In-car entertainment systems and phones are potentially vulnerable to hackers Photo 114407603 © Andrey Kurguzov - Dreamstime.com
In the next five to ten years, Reiter predicts there will be more zero-day attacks and that more sophisticated software in connected vehicles will be met by more sophisticated attacks.
He believes that OEMs will be more concerned and serious about solutions as they are already starting to realise that consumers and regulators will be looking to them for security answers. Also, he thinks OEMs will transition from relying on component suppliers to asking cybersecurity experts to solve security concerns.
“Security companies working with OEMs are taking a variety of approaches, from monitoring the network to examining the ECU for anomalous activity,” he suggests. “OEMs who haven’t made this a priority yet will certainly do so in the coming years; they won’t really have a choice.”
Reiter estimates that OEMs will start deploying intrusion detection and prevention systems built into the vehicle, which examine activity and can send out alerts if security has been compromised.
In parallel with this change, he forecasts that SOCs will feature advanced intrusion capabilities that do not exist in most vehicles today due to technical and cost limitations.
“So to be fully effective, SOCs will start to deploy advanced anomaly detection technologies to analyse the data coming from vehicles over the network and effectively detect anomalies and intrusions,” Reiter concludes.
Admittedly, much needs to be done to offer better protection against cyberattacks and there is no clear-cut resolution. But if OEMs start taking steps now, they are likely to be better served in the years to come.

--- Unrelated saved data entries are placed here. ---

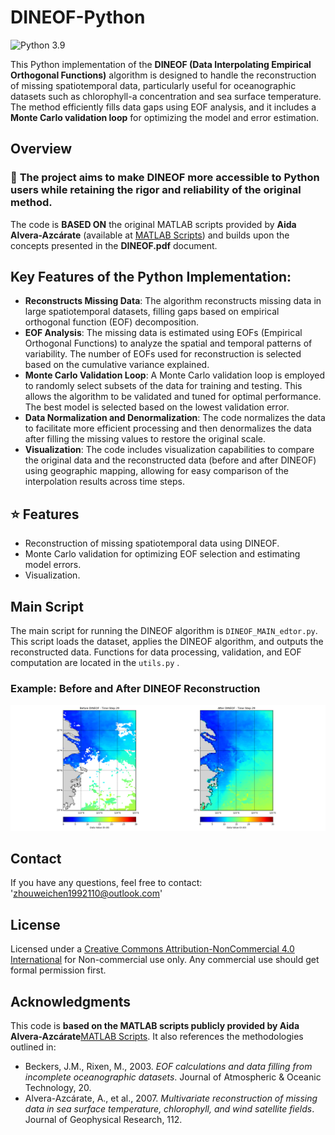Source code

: 
# DINEOF-Python

![Python 3.9](https://img.shields.io/badge/python-3.9-green.svg?style=plastic)

This Python implementation of the **DINEOF (Data Interpolating Empirical Orthogonal Functions)** algorithm is designed to handle the reconstruction of missing spatiotemporal data, particularly useful for oceanographic datasets such as chlorophyll-a concentration and sea surface temperature. The method efficiently fills data gaps using EOF analysis, and it includes a **Monte Carlo validation loop** for optimizing the model and error estimation.

## Overview
### :rocket: **The project aims to make DINEOF more accessible to Python users while retaining the rigor and reliability of the original method.**

The code is **BASED ON** the original MATLAB scripts provided by **Aida Alvera-Azcárate** (available at [MATLAB Scripts](https://github.com/aida-alvera/DINEOF/tree/master/Scripts/Matlab)) and builds upon the concepts presented in the **DINEOF.pdf** document.


## Key Features of the Python Implementation:
- **Reconstructs Missing Data**: The algorithm reconstructs missing data in large spatiotemporal datasets, filling gaps based on empirical orthogonal function (EOF) decomposition.
- **EOF Analysis**: The missing data is estimated using EOFs (Empirical Orthogonal Functions) to analyze the spatial and temporal patterns of variability. The number of EOFs used for reconstruction is selected based on the cumulative variance explained.
- **Monte Carlo Validation Loop**: A Monte Carlo validation loop is employed to randomly select subsets of the data for training and testing. This allows the algorithm to be validated and tuned for optimal performance. The best model is selected based on the lowest validation error.
- **Data Normalization and Denormalization**: The code normalizes the data to facilitate more efficient processing and then denormalizes the data after filling the missing values to restore the original scale.
- **Visualization**: The code includes visualization capabilities to compare the original data and the reconstructed data (before and after DINEOF) using geographic mapping, allowing for easy comparison of the interpolation results across time steps.

## :star: Features
- Reconstruction of missing spatiotemporal data using DINEOF.
- Monte Carlo validation for optimizing EOF selection and estimating model errors.
- Visualization.

## Main Script
The main script for running the DINEOF algorithm is `DINEOF_MAIN_edtor.py`. This script loads the dataset, applies the DINEOF algorithm, and outputs the reconstructed data. Functions for data processing, validation, and EOF computation are located in the `utils.py` .

### Example: Before and After DINEOF Reconstruction
![DINEOF Reconstruction](./figs/DINEOF_Comparison_TimeStep_29.png)

## Contact
If you have any questions, feel free to contact: 'zhouweichen1992110@outlook.com'

## License
Licensed under a [Creative Commons Attribution-NonCommercial 4.0 International](https://creativecommons.org/licenses/by-nc/4.0/) for Non-commercial use only.
Any commercial use should get formal permission first.

## Acknowledgments
This code is **based on the MATLAB scripts publicly provided by Aida Alvera-Azcárate**[MATLAB Scripts](https://github.com/aida-alvera/DINEOF/tree/master/Scripts/Matlab). It also references the methodologies outlined in:
- Beckers, J.M., Rixen, M., 2003. *EOF calculations and data filling from incomplete oceanographic datasets*. Journal of Atmospheric & Oceanic Technology, 20.
- Alvera-Azcárate, A., et al., 2007. *Multivariate reconstruction of missing data in sea surface temperature, chlorophyll, and wind satellite fields*. Journal of Geophysical Research, 112.





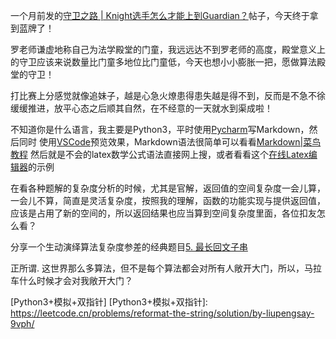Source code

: 

一个月前发的[守卫之路 | Knight选手怎么才能上到Guardian？]帖子，今天终于拿到蓝牌了！

罗老师谦虚地称自己为法学殿堂的门童，我远远达不到罗老师的高度，殿堂意义上的守卫应该来说数量比门童多地位比门童低，今天也想小小膨胀一把，愿做算法殿堂的守卫！

打比赛上分感觉就像追妹子，越是心急火燎患得患失越是得不到，反而是不急不徐缓缓推进，放平心态之后顺其自然，在不经意的一天就水到渠成啦！


[守卫之路 | Knight选手怎么才能上到Guardian？]: https://leetcode.cn/circle/discuss/GR3VyI/
不知道你是什么语言，我主要是Python3，平时使用[Pycharm]写Markdown，然后同时
使用[VSCode]预览效果，Markdown语法很简单可以看看[Markdown|菜鸟教程]
然后就是不会的latex数学公式语法直接网上搜，或者看看这个[在线Latex编辑器]的示例


[Pycharm]:https://www.runoob.com/w3cnote/pycharm-windows-install.html
[VSCode]: https://www.runoob.com/w3cnote/vscode-tutorial.html
[Markdown|菜鸟教程]: https://www.runoob.com/markdown/md-tutorial.html
[在线Latex编辑器]: https://www.latexlive.com/home


在看各种题解的复杂度分析的时候，尤其是官解，返回值的空间复杂度一会儿算，一会儿不算，简直是灵活复杂度，按照我的理解，函数的功能实现与提供返回值，应该是占用了新的空间的，所以返回结果也应当算到空间复杂度里面，各位扣友怎么看？

分享一个生动演绎算法复杂度参差的经典题目[5. 最长回文子串]

正所谓. 这世界那么多算法，但不是每个算法都会对所有人敞开大门，所以，马拉车什么时候才会对我敞开大门？

[5. 最长回文子串]: https://leetcode.cn/problems/longest-palindromic-substring/solution/by-liupengsay-6udq/

[Python3+模拟+双指针]
[Python3+模拟+双指针]: https://leetcode.cn/problems/reformat-the-string/solution/by-liupengsay-9vph/
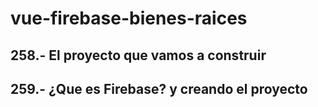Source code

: # vue-firebase-bienes-raices
## 258.- El proyecto que vamos a construir
## 259.- ¿Que es Firebase? y creando el proyecto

99% of drivers unaware of cyberattacks
In the UK, 99% of drivers are unaware of security flaws such as phone phishing, according to a survey. This is where hackers send emails containing malicious links to drivers. The malware can connect to a car’s Wi-Fi features and take control.
MoneySuperMarket says 16% of drivers - or someone they know - have experienced car hacking. Also, eight out of 10 drivers do not know if their insurance covers digital threats.
In addition to the lack of awareness, only half of drivers are concerned about vehicle theft via keyless entry - despite 110 car models being vulnerable to this threat.
The research says criminals often attack cars by using a relay system to amplify the vehicle’s key signal from inside a property - so that it reaches the car on the driveway.
Hackers can also exploit local remote control apps, which drivers use to start and control their car, as well as using sensors inside a tyre to display false pressure readings or track the vehicle. Other methods include keyless jamming as well as hacks on the car’s controller area network and on-board diagnostics.